▶ Exercise details: Copy the records below character for character, from the first line through the line that contains "297 114 2 2 - 2.6e+03", including both of those lines.

▶ Dataset content:

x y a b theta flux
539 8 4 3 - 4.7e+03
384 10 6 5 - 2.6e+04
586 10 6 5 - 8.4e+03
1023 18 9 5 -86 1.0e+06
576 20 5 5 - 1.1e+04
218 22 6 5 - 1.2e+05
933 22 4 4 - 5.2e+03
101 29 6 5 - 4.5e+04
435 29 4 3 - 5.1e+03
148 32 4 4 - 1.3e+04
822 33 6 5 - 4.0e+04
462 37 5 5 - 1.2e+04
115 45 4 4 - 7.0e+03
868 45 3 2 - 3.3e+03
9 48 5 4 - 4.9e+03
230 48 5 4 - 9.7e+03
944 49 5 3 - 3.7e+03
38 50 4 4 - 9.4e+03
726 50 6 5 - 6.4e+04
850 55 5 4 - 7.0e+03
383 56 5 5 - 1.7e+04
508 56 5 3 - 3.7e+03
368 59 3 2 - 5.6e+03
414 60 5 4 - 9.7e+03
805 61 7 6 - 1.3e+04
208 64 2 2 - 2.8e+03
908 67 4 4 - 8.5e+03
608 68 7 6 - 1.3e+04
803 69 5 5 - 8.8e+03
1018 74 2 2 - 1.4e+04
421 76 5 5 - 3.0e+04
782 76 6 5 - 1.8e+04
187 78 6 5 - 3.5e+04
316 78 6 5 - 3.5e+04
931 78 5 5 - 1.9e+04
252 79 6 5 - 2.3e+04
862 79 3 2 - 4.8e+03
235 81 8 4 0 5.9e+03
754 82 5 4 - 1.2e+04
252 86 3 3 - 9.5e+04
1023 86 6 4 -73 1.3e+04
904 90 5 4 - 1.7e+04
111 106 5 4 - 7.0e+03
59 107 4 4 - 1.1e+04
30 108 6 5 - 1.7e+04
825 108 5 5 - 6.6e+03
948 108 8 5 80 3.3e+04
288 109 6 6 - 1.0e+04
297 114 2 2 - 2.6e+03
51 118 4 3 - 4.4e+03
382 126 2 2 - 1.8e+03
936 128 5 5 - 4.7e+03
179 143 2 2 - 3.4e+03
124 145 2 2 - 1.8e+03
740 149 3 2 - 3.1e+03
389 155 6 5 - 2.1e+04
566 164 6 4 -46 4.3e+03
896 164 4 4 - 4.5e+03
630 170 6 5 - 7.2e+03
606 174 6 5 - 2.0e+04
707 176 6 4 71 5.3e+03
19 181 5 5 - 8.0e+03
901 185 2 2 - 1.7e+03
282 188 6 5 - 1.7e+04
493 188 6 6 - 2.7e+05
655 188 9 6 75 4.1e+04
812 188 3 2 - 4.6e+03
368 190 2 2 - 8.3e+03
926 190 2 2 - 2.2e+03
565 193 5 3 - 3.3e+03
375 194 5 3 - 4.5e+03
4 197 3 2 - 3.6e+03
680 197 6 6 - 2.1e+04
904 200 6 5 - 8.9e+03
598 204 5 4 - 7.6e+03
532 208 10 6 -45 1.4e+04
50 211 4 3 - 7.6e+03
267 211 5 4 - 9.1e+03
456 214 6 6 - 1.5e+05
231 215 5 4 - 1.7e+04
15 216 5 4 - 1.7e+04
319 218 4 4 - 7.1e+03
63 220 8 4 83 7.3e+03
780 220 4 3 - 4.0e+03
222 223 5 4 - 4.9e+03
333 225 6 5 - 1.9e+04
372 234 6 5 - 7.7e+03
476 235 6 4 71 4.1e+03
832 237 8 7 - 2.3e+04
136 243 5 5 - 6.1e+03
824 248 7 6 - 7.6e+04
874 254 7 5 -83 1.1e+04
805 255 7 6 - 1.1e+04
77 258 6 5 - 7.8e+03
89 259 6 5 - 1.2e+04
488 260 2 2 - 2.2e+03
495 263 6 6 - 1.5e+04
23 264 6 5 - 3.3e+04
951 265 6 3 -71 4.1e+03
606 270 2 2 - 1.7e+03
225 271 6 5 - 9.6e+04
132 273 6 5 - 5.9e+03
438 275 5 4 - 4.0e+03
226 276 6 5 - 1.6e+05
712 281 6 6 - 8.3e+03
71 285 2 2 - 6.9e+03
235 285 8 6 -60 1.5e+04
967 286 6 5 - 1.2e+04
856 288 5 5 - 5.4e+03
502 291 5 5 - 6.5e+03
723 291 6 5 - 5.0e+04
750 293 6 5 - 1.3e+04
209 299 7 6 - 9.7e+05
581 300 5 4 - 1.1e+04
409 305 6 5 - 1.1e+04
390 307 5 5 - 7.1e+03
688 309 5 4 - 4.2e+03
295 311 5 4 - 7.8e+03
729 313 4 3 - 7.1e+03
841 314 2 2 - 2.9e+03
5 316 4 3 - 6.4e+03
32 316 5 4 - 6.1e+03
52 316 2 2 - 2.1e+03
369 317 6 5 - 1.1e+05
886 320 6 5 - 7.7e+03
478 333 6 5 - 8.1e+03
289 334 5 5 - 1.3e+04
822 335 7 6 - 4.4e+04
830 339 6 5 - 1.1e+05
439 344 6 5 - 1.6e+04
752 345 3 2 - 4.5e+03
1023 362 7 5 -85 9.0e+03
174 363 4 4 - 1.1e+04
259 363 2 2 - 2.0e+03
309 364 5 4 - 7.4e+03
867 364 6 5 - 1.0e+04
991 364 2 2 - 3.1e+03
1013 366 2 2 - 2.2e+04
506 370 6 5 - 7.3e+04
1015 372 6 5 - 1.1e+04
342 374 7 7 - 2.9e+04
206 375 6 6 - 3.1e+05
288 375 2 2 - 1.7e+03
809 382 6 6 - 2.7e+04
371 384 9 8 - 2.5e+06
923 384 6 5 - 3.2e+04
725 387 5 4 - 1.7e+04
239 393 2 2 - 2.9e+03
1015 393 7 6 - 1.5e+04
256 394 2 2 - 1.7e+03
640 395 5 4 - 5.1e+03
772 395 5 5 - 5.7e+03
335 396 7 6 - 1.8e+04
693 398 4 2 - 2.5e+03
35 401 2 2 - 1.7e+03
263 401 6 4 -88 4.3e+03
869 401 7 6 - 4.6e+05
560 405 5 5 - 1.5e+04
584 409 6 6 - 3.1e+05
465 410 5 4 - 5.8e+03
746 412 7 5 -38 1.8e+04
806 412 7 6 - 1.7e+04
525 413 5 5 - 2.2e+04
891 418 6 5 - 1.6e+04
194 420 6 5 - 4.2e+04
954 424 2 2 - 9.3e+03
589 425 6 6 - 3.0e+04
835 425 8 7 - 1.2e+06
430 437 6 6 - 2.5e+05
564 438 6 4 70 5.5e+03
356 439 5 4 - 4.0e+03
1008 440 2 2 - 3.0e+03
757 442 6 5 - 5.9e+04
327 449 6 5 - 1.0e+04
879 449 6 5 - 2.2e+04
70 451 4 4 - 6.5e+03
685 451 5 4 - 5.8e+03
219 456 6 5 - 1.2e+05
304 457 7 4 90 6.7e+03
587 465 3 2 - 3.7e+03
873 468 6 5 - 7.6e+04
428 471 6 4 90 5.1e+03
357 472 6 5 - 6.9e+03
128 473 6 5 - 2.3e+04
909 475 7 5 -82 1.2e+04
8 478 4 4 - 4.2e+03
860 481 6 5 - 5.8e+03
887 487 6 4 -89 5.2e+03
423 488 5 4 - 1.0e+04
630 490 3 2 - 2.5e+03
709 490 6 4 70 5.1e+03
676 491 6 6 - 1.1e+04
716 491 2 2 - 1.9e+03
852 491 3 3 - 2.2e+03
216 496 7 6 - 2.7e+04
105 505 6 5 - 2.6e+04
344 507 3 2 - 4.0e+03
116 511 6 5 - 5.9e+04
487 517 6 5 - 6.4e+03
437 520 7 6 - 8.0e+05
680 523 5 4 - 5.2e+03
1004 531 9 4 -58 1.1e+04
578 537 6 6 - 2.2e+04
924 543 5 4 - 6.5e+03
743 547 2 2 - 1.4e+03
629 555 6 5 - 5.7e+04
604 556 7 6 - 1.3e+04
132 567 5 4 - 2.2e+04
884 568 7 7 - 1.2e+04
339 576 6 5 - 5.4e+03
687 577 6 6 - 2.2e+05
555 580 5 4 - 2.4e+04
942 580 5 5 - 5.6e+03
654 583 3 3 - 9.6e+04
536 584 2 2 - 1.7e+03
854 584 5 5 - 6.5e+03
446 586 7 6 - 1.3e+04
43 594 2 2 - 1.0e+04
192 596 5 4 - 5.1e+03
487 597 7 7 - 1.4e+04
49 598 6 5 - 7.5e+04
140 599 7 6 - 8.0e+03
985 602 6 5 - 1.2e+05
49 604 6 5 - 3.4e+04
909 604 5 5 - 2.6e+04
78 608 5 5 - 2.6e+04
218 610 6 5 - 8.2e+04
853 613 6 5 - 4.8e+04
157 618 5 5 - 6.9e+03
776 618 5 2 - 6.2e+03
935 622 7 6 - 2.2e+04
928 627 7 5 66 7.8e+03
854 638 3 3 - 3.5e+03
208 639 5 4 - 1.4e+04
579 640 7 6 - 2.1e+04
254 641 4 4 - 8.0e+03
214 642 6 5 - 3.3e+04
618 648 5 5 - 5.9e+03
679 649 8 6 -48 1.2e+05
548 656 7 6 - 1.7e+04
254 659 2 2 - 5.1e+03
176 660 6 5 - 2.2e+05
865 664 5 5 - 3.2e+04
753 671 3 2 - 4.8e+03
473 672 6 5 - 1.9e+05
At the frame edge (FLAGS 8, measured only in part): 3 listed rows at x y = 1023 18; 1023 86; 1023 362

▶ Final answer:
x y a b theta flux
539 8 4 3 - 4.7e+03
384 10 6 5 - 2.6e+04
586 10 6 5 - 8.4e+03
1023 18 9 5 -86 1.0e+06
576 20 5 5 - 1.1e+04
218 22 6 5 - 1.2e+05
933 22 4 4 - 5.2e+03
101 29 6 5 - 4.5e+04
435 29 4 3 - 5.1e+03
148 32 4 4 - 1.3e+04
822 33 6 5 - 4.0e+04
462 37 5 5 - 1.2e+04
115 45 4 4 - 7.0e+03
868 45 3 2 - 3.3e+03
9 48 5 4 - 4.9e+03
230 48 5 4 - 9.7e+03
944 49 5 3 - 3.7e+03
38 50 4 4 - 9.4e+03
726 50 6 5 - 6.4e+04
850 55 5 4 - 7.0e+03
383 56 5 5 - 1.7e+04
508 56 5 3 - 3.7e+03
368 59 3 2 - 5.6e+03
414 60 5 4 - 9.7e+03
805 61 7 6 - 1.3e+04
208 64 2 2 - 2.8e+03
908 67 4 4 - 8.5e+03
608 68 7 6 - 1.3e+04
803 69 5 5 - 8.8e+03
1018 74 2 2 - 1.4e+04
421 76 5 5 - 3.0e+04
782 76 6 5 - 1.8e+04
187 78 6 5 - 3.5e+04
316 78 6 5 - 3.5e+04
931 78 5 5 - 1.9e+04
252 79 6 5 - 2.3e+04
862 79 3 2 - 4.8e+03
235 81 8 4 0 5.9e+03
754 82 5 4 - 1.2e+04
252 86 3 3 - 9.5e+04
1023 86 6 4 -73 1.3e+04
904 90 5 4 - 1.7e+04
111 106 5 4 - 7.0e+03
59 107 4 4 - 1.1e+04
30 108 6 5 - 1.7e+04
825 108 5 5 - 6.6e+03
948 108 8 5 80 3.3e+04
288 109 6 6 - 1.0e+04
297 114 2 2 - 2.6e+03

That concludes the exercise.